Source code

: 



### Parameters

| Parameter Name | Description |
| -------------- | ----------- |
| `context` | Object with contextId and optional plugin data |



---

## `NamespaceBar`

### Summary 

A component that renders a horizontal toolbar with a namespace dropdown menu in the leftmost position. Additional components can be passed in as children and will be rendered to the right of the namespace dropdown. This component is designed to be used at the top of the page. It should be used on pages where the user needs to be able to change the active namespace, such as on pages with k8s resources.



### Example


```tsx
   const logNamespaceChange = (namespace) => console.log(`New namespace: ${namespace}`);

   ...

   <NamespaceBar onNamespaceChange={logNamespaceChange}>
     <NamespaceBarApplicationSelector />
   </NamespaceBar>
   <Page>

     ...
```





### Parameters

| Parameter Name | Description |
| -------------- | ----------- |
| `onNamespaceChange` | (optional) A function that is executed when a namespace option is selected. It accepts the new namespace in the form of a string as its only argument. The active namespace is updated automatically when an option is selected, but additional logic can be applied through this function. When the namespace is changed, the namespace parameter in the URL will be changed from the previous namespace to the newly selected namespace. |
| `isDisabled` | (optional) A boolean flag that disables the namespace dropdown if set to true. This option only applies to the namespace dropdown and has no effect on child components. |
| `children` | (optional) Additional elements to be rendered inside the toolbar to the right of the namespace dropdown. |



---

#####

GOAL OF THE EXERCISE
Take from the listing above each line in which the string "dropdown" is found.

REPLY
A component that renders a horizontal toolbar with a namespace dropdown menu in the leftmost position. Additional components can be passed in as children and will be rendered to the right of the namespace dropdown. This component is designed to be used at the top of the page. It should be used on pages where the user needs to be able to change the active namespace, such as on pages with k8s resources.
| `isDisabled` | (optional) A boolean flag that disables the namespace dropdown if set to true. This option only applies to the namespace dropdown and has no effect on child components. |
| `children` | (optional) Additional elements to be rendered inside the toolbar to the right of the namespace dropdown. |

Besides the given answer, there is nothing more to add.